This is not a great dynasty. Those players averaged 1.6 Super Bowl wins. The '70s Raiders now have as many HOFers as the Steel Curtain, who won four Super Bowls. The '70s Raiders have twice as many HOFers as the '70s Cowboys, who played in five Super Bowls in nine years. They have more Hall of Famers than the 1980s 49ers and the Joe Gibbs teams that won three Super Bowls, combined. They have three times as many HOFers as the Dallas Cowboys of the 1990s. If those Raiders teams were so loaded with talent, why didn't they win more championships?
Stabler and Stanfel both died last summer, and their elections were motivated by sentiment more than merit. I just think that's such a slap in the face to fans who care about the Hall of Fame, and to worthy players that might have been inducted instead.

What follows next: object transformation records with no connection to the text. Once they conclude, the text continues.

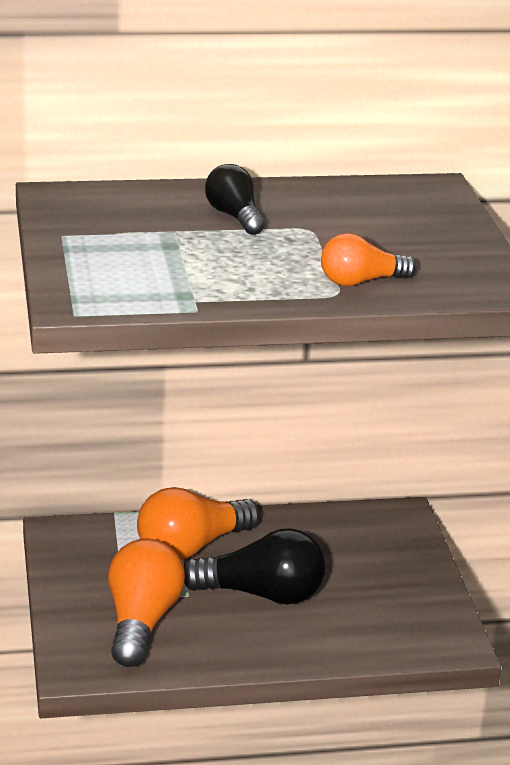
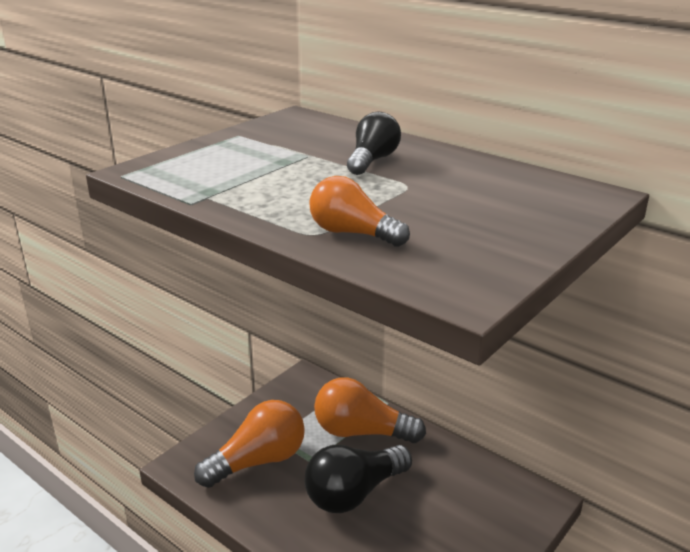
camera: 50 degrees right, 0 degrees up
black light bulb [183,528,326,605] -> black light bulb turned 90 degrees clockwise [304,445,412,513]

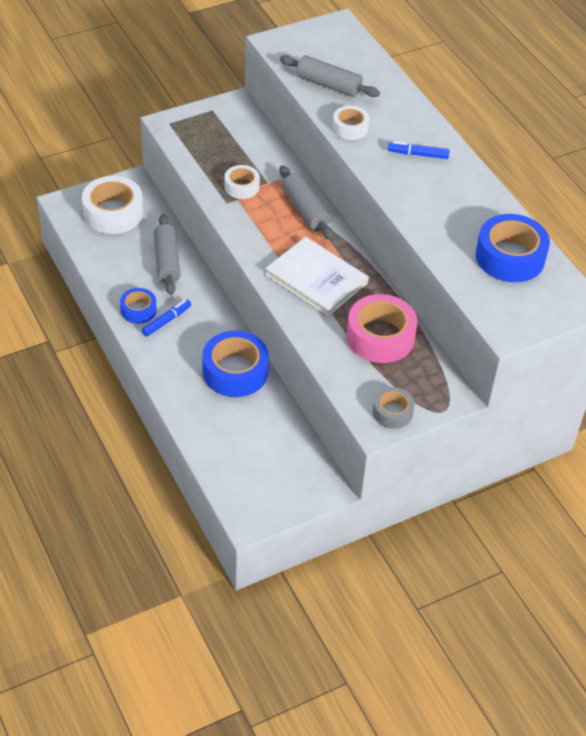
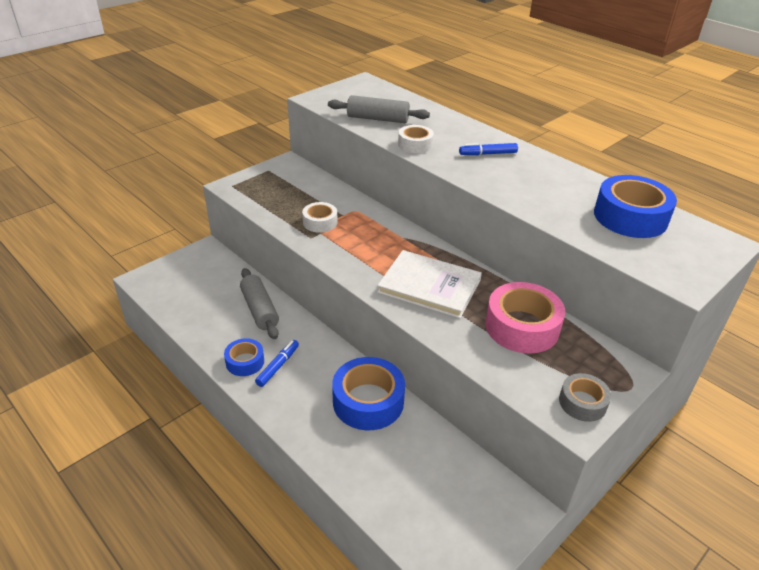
camera: 15 degrees left, 10 degrees down
white tape [82,176,143,234] -> none
grey rolling pin [280,165,334,240] -> none

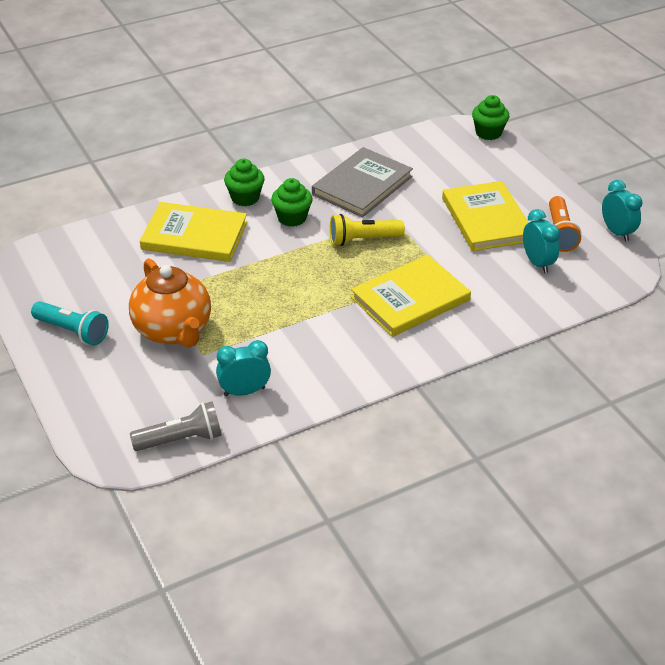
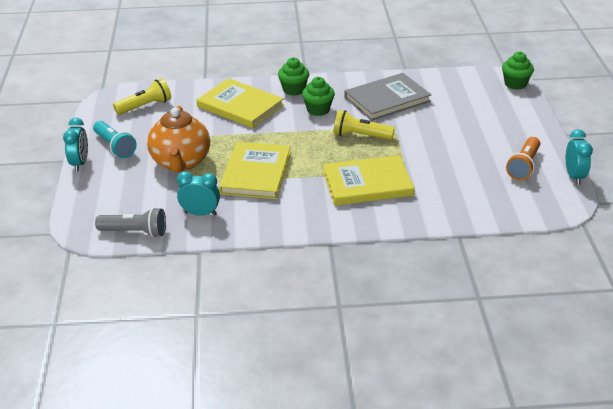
camera: 25 degrees right, 5 degrees down
yellow book [442,181,529,251] -> yellow book moved to [219,142,291,199]
turquoise clock [523,209,560,273] -> turquoise clock moved to [63,118,88,171]
none -> yellow flashlight [113,78,171,115]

Eddie DeBartolo was a good team owner, in the days before modern free agency. He spent freely, and he had good relationships with his players. But he didn't make any significant contributions to the game of football or the league as a whole. I've visited the Hall of Fame museum in Canton, Ohio. The Hall of Fame busts are special. You look at them and you remember the player — or coach, or GM, or whoever. Other than Niner fans, I can't imagine who visits the Hall of Fame wanting to see a bust of Eddie DeBartolo, but not Alan Faneca or Terrell Davis or Don Coryell.